Medical marijuana dispensary banned by Castle Rock hopeful of reopening soon

plants 4 life image.jpg
This image from the Plants 4 Life website is as close as its owners can get to promoting medical marijuana right now.
A decision last week preventing the City of Centennial from outlawing medical marijuana dispensaries inside town limits was good news for more operations than just CannaMart, the business that brought suit against the community in the first place. It also bodes well in the matter of Plants 4 Life, a dispensary in Castle Rock that's been forbidden to dispense medical marijuana in that burg, and is struggling to survive as a result.

"They're really hanging on by a thread," says attorney Lauren Davis, who represents Plants 4 Life, and also worked on the CannaMart case.

But a break could come soon. Davis says she's been in contact with Castle Rock town attorney Bob Slentz, who told her he should be able to reveal the community's next step either later today or tomorrow. And she's optimistic that things will turn in Plants 4 Life's favor.

The judge in the CannaMart case, notes Davis, "struck down the reasoning that because marijuana is an illegal substance under federal laws, towns can ban it" -- the same legal rationale Castle Rock has been using. "Towns have to uphold Colorado constitutional rights," she goes on. "They can't ban something people have a constitutional right to. They can regulate it, but they can't ban it."

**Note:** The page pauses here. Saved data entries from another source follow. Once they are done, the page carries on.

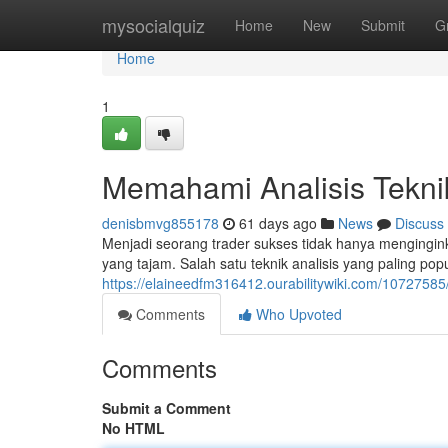
Home
mysocialquiz
Home
New
Submit
G
Home
1
Memahami Analisis Tekni
denisbmvg855178
61 days ago
News
Discuss
Menjadi seorang trader sukses tidak hanya mengingi
yang tajam. Salah satu teknik analisis yang paling pop
https://elaineedfm316412.ourabilitywiki.com/1072758
Comments
Who Upvoted
Comments
Submit a Comment
No HTML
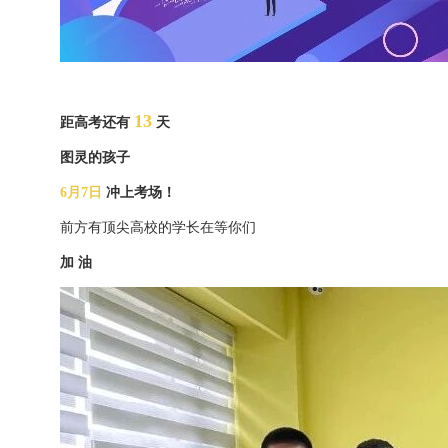
13
距高考还有
天
图灵的孩子
6月7日
冲上考场！
前方有顶尖高校的学长在等你们
加 油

As such, Davis believes that Castle Rock "has no leg to stand on," especially in light of differences between the CannaMart and Plants 4 Life disputes. For instance, CannaMart didn't fully disclose the nature of its business, whereas Plants 4 Life did so from the beginning.

"There was no question Castle Rock knew it was a medical marijuana dispensary," Davis says. "We have an e-mail showing the town's knowledge. The owners jumped through every hoop, including hoops they shouldn't have had to jump through, and then the town said, 'Oops, we're going to revoke your license and remove the medical marijuana piece.' And there's another difference, too. In Castle Rock, there was an administrative hearing, even though it was a sham of a hearing, because they were using the federal law that they now can't rely on."

A change in policy can't come too soon for Plants 4 Life, which has remained open but hasn't been allowed to provide medical marijuana for weeks. "They have all these patients who want medical marijuana and can't get it," Davis allows. "Actually, one of the caregivers had to take some patients up to Denver to get medicine because they can't drive."

This anecdote raises the prospect of Plants 4 Life filing suit against Castle Rock for loss of income even if the town backs down and allows it to operate as a medical marijuana dispensary. Davis says she'd have to discuss that move with her clients before moving forward, but she sees potential benefits from such an action.

"There's the question of precedential value," she says. "Do we go forward because it sets a precedent as well as because of their losses?"

The answer to those questions should be forthcoming soon.